The flurry of acquisition action was driven by then-RCAP Executive Chairman Nicholas Schorsch, who has received significant media attention in the last several years for piloting large acquisitions and reshaping the financial services industry, especially within the real estate investment trust (REIT) and investment advisory sectors. He has since suffered reputational damage after an accounting scandal at another firm he owned.

According to Roth, since they became part of the Cetera network, many JP Turner advisers “have voiced a strong desire to transition to the Pershing platform. After extensive review, it became clear that the most expeditious and seamless way for this to happen was to invite a significant number of these advisers to Summit Brokerage Services.”
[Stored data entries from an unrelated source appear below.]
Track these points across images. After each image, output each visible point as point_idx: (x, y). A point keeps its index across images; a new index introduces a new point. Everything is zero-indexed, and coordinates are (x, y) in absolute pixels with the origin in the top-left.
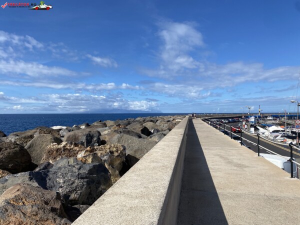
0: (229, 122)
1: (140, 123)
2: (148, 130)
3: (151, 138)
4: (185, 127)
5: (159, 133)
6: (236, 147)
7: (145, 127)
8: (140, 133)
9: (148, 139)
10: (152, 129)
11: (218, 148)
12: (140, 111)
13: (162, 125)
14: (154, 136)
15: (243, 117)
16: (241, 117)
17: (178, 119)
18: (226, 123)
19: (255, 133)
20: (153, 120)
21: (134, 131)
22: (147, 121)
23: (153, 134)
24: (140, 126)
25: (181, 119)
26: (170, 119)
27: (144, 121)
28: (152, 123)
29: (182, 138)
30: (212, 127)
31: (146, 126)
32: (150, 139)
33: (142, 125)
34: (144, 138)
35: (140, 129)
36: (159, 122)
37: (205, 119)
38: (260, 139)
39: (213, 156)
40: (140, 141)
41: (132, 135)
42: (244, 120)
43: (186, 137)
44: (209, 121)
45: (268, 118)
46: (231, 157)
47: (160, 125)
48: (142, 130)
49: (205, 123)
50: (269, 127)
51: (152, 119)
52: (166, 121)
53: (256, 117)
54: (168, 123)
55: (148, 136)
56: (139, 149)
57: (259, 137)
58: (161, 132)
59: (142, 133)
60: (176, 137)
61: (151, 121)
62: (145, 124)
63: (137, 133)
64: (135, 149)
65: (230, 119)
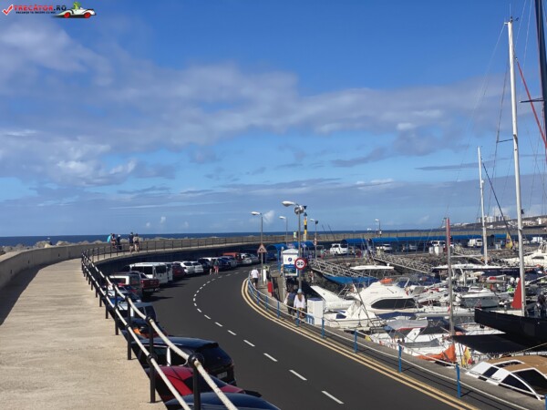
15: (262, 249)
53: (299, 247)
65: (210, 259)
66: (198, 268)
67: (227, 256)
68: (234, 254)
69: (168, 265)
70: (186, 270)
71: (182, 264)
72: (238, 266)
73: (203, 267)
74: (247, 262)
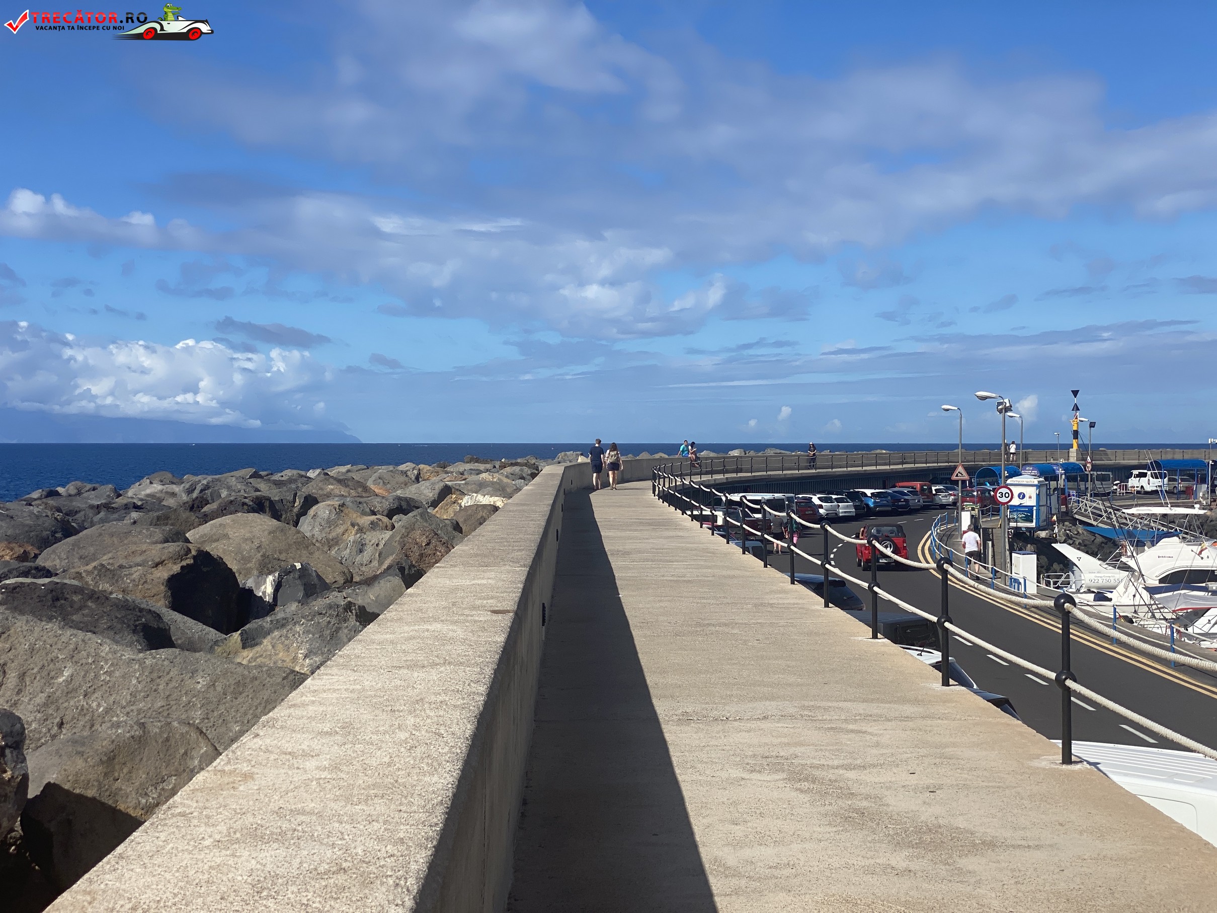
0: (863, 513)
1: (159, 521)
2: (230, 575)
3: (248, 642)
4: (527, 555)
5: (318, 604)
6: (904, 701)
7: (204, 557)
8: (160, 605)
9: (229, 656)
10: (264, 570)
11: (771, 707)
12: (166, 423)
13: (352, 537)
14: (281, 624)
15: (961, 473)
16: (943, 476)
17: (480, 487)
18: (834, 519)
19: (1041, 595)
20: (275, 494)
21: (105, 586)
22: (226, 509)
23: (270, 608)
24: (156, 551)
25: (501, 490)
26: (411, 492)
27: (195, 506)
28: (262, 523)
29: (501, 638)
30: (734, 549)
31: (215, 549)
32: (246, 656)
33: (178, 536)
34: (191, 647)
35: (163, 574)
36: (322, 510)
37: (687, 491)
38: (1075, 633)
39: (736, 773)
40: (155, 674)
41: (90, 628)
42: (968, 495)
43: (535, 629)
44: (715, 503)
45: (1133, 482)
46: (870, 777)
47: (332, 543)
48: (173, 582)
49: (683, 519)
50: (1140, 545)
51: (265, 489)
52: (381, 505)
53: (1048, 475)
54: (400, 521)
55: (227, 628)
56: (141, 741)
57: (1067, 619)
58: (336, 598)
59: (176, 606)
60: (459, 632)
61: (260, 506)
62: (206, 528)
63: (126, 607)
64: (107, 734)
65: (869, 492)
66: (845, 508)
67: (903, 488)
68: (917, 485)
69: (789, 499)
70: (821, 511)
71: (815, 500)
72: (925, 508)
73: (856, 507)
74: (944, 501)
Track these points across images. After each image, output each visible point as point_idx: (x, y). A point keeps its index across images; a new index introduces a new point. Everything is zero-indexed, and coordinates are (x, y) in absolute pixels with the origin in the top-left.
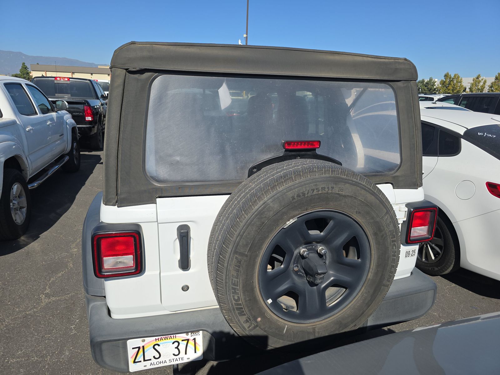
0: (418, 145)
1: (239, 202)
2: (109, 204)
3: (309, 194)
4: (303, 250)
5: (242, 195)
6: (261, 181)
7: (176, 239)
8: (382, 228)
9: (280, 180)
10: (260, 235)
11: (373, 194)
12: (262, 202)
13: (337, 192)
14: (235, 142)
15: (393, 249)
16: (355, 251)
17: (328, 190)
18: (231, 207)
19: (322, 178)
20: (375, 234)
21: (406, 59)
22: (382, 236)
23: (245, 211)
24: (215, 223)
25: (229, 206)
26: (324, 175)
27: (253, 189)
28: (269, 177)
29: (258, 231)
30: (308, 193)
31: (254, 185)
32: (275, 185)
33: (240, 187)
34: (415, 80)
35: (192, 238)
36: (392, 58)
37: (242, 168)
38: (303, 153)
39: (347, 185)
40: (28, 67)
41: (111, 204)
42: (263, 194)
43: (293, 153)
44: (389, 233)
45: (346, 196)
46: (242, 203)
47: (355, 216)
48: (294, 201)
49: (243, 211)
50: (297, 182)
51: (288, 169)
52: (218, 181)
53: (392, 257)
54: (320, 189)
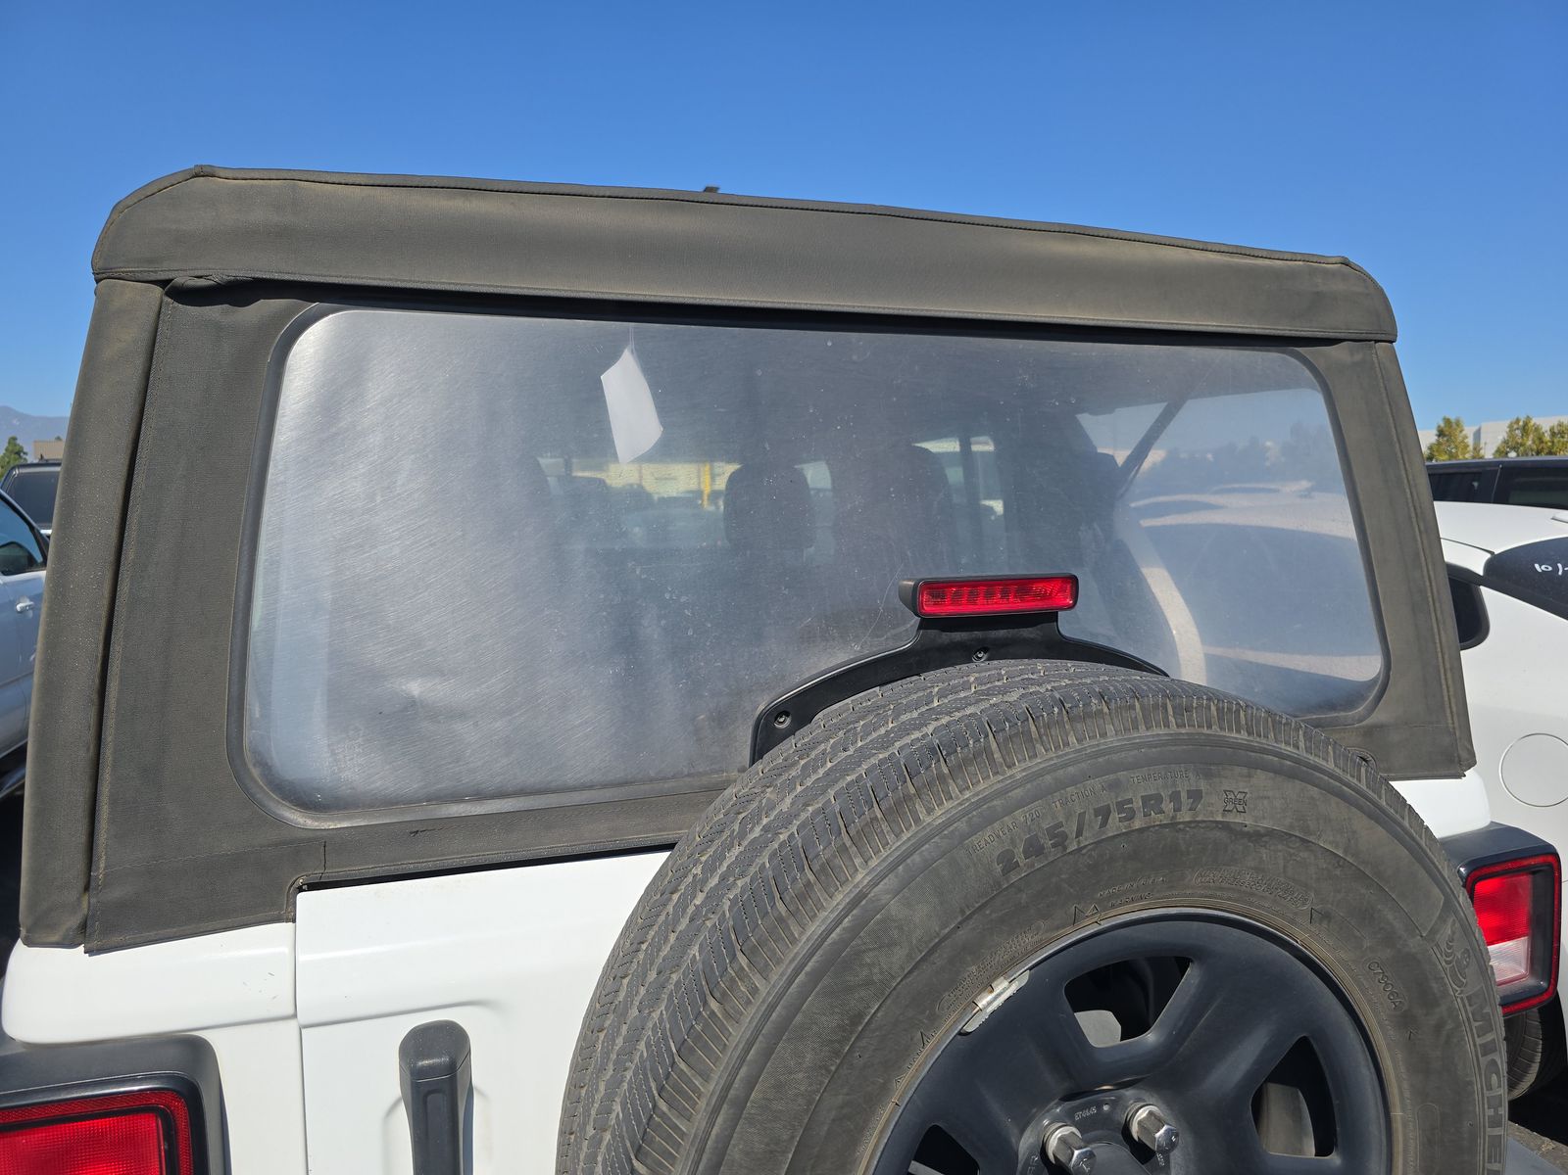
0: (1438, 592)
1: (714, 897)
3: (1086, 833)
4: (1058, 1134)
5: (732, 856)
6: (827, 774)
7: (395, 1105)
8: (1434, 985)
9: (928, 768)
10: (845, 1090)
11: (1377, 815)
12: (841, 898)
13: (1219, 819)
14: (683, 599)
15: (1490, 1088)
16: (1299, 1109)
17: (1177, 809)
18: (671, 925)
19: (1139, 746)
20: (1405, 1021)
21: (1346, 263)
22: (1439, 1027)
23: (751, 954)
24: (591, 1014)
25: (662, 918)
26: (1143, 731)
27: (786, 820)
28: (862, 755)
29: (833, 1068)
30: (1079, 833)
31: (788, 800)
32: (908, 798)
33: (716, 811)
34: (1390, 338)
35: (479, 1092)
36: (1294, 257)
37: (721, 719)
38: (1002, 633)
39: (1261, 778)
40: (25, 450)
41: (55, 938)
42: (843, 849)
43: (958, 636)
44: (1466, 1011)
45: (1263, 836)
46: (734, 902)
47: (1303, 936)
48: (1014, 878)
49: (739, 955)
50: (1018, 772)
51: (958, 710)
52: (605, 786)
53: (1488, 1129)
54: (1138, 804)
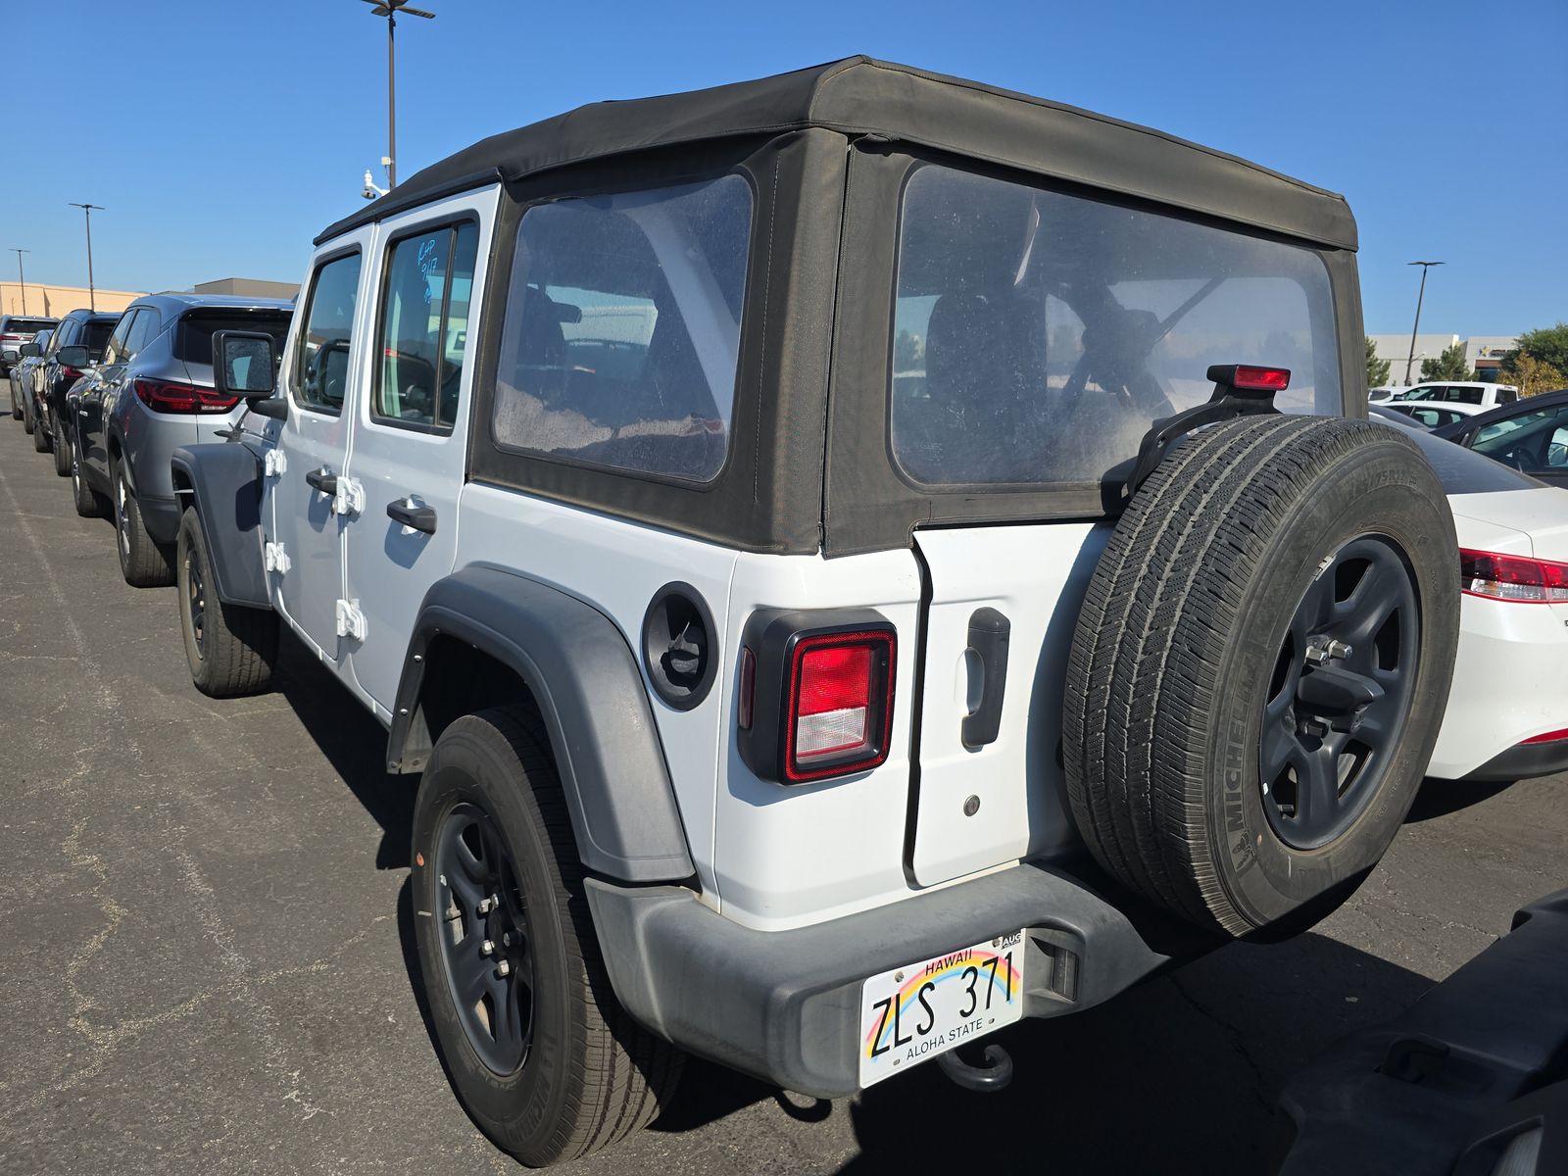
2: (797, 550)
12: (1292, 508)
13: (1409, 485)
17: (1398, 478)
30: (1371, 485)
45: (1418, 496)
48: (1354, 501)
54: (1388, 473)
Roth declined to share further details about why closing J.P. Turner would, in fact, be “the most expeditious and seamless way” for its advisers to access Pershing’s services, but presumably the choice was made by Pershing not to accept all the JP Turner advisers that wanted to get on board. Published media reports raise questions as to whether the issue was related to compliance or performance factors among the advisers not invited to join Summit Brokerage Services, but Roth has not confirmed any of this. 

Roth only added: “We expect this will be a seamless migration, and that the process will be completed by the end of October of this year. We emphasize that this transition is not part of a broader consolidation strategy, but rather, is intended to address a unique and clear demand from a significant number of J.P. Turner’s advisers.”